> **What you are asked to do**
Apart from any images, the entries are to be output exactly.
☆ ☆ ☆ ☆
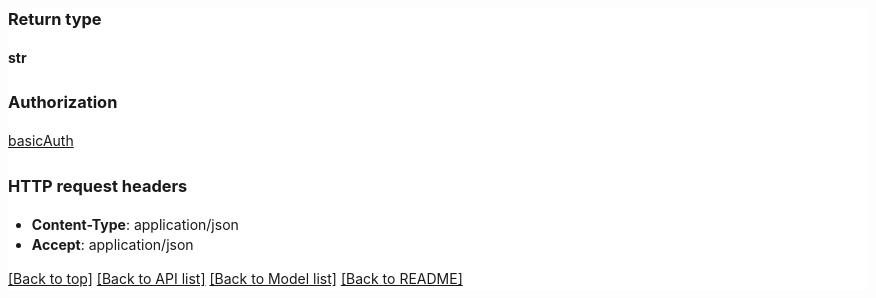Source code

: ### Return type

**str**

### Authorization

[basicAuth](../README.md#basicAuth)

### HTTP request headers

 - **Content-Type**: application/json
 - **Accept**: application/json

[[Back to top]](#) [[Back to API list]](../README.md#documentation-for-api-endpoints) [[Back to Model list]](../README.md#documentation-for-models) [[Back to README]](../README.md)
☆ ☆ ☆ ☆
> **Solution to the problem**
Source code

: ### Return type

**str**

### Authorization

[basicAuth](../README.md#basicAuth)

### HTTP request headers

 - **Content-Type**: application/json
 - **Accept**: application/json

[[Back to top]](#) [[Back to API list]](../README.md#documentation-for-api-endpoints) [[Back to Model list]](../README.md#documentation-for-models) [[Back to README]](../README.md)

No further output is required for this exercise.